■ CHALLENGE: Please reproduce the items below character for character, covering the stretch from their first line through the line that contains "845 30 5 5 - 150", with both of those lines included.

■ SUPPLIED DATA:
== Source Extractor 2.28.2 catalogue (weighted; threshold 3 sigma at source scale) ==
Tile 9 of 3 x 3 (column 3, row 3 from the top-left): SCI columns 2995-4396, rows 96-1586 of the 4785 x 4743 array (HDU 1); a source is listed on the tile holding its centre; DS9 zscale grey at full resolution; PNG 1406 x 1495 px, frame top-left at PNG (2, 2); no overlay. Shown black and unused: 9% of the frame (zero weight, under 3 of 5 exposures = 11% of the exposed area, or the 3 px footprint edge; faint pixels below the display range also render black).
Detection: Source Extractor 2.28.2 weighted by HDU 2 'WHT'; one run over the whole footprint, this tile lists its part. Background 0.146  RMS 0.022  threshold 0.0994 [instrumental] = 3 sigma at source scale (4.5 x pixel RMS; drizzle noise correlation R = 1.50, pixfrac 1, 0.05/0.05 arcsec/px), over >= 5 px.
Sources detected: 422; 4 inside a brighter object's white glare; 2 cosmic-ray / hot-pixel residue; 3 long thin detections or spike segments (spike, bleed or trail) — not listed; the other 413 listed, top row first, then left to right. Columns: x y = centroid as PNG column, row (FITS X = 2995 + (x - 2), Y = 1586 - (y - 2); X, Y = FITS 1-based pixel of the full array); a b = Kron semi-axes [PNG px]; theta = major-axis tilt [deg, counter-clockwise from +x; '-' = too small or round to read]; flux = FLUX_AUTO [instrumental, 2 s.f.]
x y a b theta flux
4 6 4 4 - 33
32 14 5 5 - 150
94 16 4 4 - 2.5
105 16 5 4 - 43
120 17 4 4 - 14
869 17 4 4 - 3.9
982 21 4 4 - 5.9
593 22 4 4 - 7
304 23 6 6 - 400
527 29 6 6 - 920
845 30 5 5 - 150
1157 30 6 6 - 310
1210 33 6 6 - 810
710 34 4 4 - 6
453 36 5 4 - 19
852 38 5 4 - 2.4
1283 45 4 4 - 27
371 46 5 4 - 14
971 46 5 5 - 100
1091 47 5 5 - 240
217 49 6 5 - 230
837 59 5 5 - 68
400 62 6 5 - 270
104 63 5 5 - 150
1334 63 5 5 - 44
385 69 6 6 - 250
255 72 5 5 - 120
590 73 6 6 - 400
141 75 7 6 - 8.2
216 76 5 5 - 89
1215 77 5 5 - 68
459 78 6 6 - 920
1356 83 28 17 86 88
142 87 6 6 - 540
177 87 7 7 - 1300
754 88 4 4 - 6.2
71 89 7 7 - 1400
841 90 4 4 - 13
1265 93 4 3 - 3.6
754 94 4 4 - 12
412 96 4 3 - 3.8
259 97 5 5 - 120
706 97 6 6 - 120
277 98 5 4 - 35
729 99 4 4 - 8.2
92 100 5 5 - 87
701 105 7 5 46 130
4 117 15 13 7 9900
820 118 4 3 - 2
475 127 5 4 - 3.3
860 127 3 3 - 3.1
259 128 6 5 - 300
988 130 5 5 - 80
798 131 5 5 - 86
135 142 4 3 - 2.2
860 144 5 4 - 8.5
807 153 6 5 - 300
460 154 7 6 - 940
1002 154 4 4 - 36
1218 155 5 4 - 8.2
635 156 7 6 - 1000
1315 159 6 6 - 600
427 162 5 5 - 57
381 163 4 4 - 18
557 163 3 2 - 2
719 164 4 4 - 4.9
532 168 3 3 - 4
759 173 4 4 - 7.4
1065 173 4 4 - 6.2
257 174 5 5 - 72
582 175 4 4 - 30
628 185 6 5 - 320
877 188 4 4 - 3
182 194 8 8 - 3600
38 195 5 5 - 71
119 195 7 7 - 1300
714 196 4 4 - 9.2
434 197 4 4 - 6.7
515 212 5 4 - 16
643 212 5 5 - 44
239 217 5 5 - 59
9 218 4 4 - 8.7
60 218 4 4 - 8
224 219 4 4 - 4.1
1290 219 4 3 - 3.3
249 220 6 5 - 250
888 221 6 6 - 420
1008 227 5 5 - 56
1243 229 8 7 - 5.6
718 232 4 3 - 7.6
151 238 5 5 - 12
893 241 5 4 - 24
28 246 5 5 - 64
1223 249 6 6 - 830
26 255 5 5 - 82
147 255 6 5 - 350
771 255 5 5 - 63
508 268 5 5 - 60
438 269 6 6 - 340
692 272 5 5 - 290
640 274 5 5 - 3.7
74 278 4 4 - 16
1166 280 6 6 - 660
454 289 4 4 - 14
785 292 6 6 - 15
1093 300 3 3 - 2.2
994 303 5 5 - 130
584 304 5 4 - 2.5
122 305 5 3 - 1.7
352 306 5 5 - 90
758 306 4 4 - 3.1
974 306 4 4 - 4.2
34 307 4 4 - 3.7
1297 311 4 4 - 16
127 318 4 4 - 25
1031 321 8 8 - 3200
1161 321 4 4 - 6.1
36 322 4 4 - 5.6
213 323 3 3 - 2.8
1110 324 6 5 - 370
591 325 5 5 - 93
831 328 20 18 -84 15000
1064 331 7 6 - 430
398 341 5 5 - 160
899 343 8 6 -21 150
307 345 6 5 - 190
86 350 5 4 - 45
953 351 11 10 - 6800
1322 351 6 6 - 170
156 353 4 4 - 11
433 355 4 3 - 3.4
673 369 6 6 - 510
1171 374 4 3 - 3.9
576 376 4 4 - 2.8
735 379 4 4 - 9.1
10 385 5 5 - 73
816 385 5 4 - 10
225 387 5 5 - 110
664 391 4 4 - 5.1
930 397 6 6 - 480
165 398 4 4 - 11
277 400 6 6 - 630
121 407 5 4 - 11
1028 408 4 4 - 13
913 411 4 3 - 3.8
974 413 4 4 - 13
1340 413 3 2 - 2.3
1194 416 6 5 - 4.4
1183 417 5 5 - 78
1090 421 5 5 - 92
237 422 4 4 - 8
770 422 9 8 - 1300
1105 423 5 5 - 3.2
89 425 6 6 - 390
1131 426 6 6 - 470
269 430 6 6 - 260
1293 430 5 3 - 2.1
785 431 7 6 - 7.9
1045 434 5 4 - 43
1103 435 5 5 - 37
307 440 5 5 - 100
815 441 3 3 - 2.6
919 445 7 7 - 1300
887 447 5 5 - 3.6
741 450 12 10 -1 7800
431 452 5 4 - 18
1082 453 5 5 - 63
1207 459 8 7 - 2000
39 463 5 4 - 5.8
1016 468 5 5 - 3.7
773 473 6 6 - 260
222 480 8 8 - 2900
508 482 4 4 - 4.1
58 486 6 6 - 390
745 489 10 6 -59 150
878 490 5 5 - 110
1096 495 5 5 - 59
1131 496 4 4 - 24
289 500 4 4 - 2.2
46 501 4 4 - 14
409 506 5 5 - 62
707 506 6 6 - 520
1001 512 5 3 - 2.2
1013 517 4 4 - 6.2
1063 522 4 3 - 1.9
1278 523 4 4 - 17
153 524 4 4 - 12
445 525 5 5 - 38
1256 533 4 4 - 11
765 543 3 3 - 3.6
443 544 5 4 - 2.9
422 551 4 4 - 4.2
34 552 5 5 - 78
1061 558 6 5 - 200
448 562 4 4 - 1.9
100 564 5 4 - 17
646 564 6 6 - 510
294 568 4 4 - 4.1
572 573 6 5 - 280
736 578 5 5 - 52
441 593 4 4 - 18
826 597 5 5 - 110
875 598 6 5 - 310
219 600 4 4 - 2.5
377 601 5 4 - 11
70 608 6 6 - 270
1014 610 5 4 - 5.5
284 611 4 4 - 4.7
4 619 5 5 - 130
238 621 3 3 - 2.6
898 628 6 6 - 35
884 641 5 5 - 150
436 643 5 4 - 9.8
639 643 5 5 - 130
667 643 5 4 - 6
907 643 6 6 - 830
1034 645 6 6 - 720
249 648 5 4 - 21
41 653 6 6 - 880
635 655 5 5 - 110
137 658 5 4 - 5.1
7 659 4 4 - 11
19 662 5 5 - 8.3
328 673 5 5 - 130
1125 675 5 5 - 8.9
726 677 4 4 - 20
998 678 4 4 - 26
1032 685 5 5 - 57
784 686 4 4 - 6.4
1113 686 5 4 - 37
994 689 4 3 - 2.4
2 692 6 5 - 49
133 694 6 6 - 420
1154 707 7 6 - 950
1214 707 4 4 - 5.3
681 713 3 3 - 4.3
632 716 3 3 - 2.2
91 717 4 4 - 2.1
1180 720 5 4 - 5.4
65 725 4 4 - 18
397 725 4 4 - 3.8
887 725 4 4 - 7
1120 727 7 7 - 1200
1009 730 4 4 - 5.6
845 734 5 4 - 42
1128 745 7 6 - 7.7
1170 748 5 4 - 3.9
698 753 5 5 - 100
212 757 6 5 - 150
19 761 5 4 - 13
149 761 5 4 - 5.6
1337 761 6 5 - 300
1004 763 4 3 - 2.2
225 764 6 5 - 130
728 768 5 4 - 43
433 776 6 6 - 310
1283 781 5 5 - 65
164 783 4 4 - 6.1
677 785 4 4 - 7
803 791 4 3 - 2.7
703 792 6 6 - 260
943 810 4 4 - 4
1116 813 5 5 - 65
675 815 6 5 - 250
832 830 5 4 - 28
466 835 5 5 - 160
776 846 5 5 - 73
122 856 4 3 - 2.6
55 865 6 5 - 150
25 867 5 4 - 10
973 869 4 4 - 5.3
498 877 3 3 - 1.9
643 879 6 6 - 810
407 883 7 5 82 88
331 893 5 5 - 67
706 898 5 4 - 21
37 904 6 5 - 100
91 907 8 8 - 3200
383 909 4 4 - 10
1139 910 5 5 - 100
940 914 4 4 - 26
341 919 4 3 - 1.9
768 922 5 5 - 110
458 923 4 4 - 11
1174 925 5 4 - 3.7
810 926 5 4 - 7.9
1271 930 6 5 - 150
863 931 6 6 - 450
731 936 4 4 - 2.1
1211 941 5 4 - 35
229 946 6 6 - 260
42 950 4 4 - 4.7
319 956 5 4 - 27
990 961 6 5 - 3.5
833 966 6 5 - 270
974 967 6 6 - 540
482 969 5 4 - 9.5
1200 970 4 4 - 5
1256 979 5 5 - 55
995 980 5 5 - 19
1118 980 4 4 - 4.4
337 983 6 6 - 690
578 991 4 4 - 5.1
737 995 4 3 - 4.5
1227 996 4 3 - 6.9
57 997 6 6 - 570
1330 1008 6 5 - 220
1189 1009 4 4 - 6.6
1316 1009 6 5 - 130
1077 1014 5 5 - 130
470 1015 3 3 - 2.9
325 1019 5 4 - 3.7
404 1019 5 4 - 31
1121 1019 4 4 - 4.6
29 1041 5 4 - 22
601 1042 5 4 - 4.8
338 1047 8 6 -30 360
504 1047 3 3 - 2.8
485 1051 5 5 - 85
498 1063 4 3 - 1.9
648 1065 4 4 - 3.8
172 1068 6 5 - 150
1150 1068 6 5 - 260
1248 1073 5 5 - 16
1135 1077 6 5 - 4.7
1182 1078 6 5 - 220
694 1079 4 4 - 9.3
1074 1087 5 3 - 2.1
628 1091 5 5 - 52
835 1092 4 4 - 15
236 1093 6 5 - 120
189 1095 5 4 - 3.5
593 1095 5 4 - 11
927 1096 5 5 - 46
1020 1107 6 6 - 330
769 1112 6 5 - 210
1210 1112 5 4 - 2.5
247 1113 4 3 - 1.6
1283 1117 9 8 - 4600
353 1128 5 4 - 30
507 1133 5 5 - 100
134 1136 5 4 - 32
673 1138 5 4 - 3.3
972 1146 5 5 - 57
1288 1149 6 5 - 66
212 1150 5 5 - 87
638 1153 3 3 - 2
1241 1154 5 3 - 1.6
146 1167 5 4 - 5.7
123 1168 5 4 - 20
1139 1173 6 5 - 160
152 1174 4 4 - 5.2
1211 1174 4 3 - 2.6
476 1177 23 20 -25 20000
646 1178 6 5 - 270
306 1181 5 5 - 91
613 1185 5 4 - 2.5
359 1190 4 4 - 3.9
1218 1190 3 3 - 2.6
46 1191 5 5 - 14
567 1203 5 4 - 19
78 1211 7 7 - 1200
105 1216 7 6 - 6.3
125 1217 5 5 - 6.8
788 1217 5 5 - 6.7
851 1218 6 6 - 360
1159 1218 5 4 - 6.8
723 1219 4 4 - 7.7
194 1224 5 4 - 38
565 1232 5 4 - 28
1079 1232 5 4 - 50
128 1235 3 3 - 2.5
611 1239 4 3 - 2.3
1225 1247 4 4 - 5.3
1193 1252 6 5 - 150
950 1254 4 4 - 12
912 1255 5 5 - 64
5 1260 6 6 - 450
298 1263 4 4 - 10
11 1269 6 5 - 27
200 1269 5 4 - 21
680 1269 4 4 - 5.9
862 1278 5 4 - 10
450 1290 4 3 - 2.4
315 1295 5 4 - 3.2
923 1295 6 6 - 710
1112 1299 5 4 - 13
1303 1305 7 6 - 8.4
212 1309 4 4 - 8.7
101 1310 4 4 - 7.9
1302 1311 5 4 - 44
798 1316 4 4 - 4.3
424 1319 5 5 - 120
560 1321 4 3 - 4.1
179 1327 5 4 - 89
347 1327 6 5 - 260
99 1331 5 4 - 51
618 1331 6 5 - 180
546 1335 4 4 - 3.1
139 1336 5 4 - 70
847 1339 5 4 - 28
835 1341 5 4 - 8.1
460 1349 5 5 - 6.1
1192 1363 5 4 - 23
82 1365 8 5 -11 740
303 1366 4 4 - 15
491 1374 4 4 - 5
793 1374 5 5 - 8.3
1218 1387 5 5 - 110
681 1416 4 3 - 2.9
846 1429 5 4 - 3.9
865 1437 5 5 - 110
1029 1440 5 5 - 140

■ ANSWER TO THE TASK:
== Source Extractor 2.28.2 catalogue (weighted; threshold 3 sigma at source scale) ==
Tile 9 of 3 x 3 (column 3, row 3 from the top-left): SCI columns 2995-4396, rows 96-1586 of the 4785 x 4743 array (HDU 1); a source is listed on the tile holding its centre; DS9 zscale grey at full resolution; PNG 1406 x 1495 px, frame top-left at PNG (2, 2); no overlay. Shown black and unused: 9% of the frame (zero weight, under 3 of 5 exposures = 11% of the exposed area, or the 3 px footprint edge; faint pixels below the display range also render black).
Detection: Source Extractor 2.28.2 weighted by HDU 2 'WHT'; one run over the whole footprint, this tile lists its part. Background 0.146  RMS 0.022  threshold 0.0994 [instrumental] = 3 sigma at source scale (4.5 x pixel RMS; drizzle noise correlation R = 1.50, pixfrac 1, 0.05/0.05 arcsec/px), over >= 5 px.
Sources detected: 422; 4 inside a brighter object's white glare; 2 cosmic-ray / hot-pixel residue; 3 long thin detections or spike segments (spike, bleed or trail) — not listed; the other 413 listed, top row first, then left to right. Columns: x y = centroid as PNG column, row (FITS X = 2995 + (x - 2), Y = 1586 - (y - 2); X, Y = FITS 1-based pixel of the full array); a b = Kron semi-axes [PNG px]; theta = major-axis tilt [deg, counter-clockwise from +x; '-' = too small or round to read]; flux = FLUX_AUTO [instrumental, 2 s.f.]
x y a b theta flux
4 6 4 4 - 33
32 14 5 5 - 150
94 16 4 4 - 2.5
105 16 5 4 - 43
120 17 4 4 - 14
869 17 4 4 - 3.9
982 21 4 4 - 5.9
593 22 4 4 - 7
304 23 6 6 - 400
527 29 6 6 - 920
845 30 5 5 - 150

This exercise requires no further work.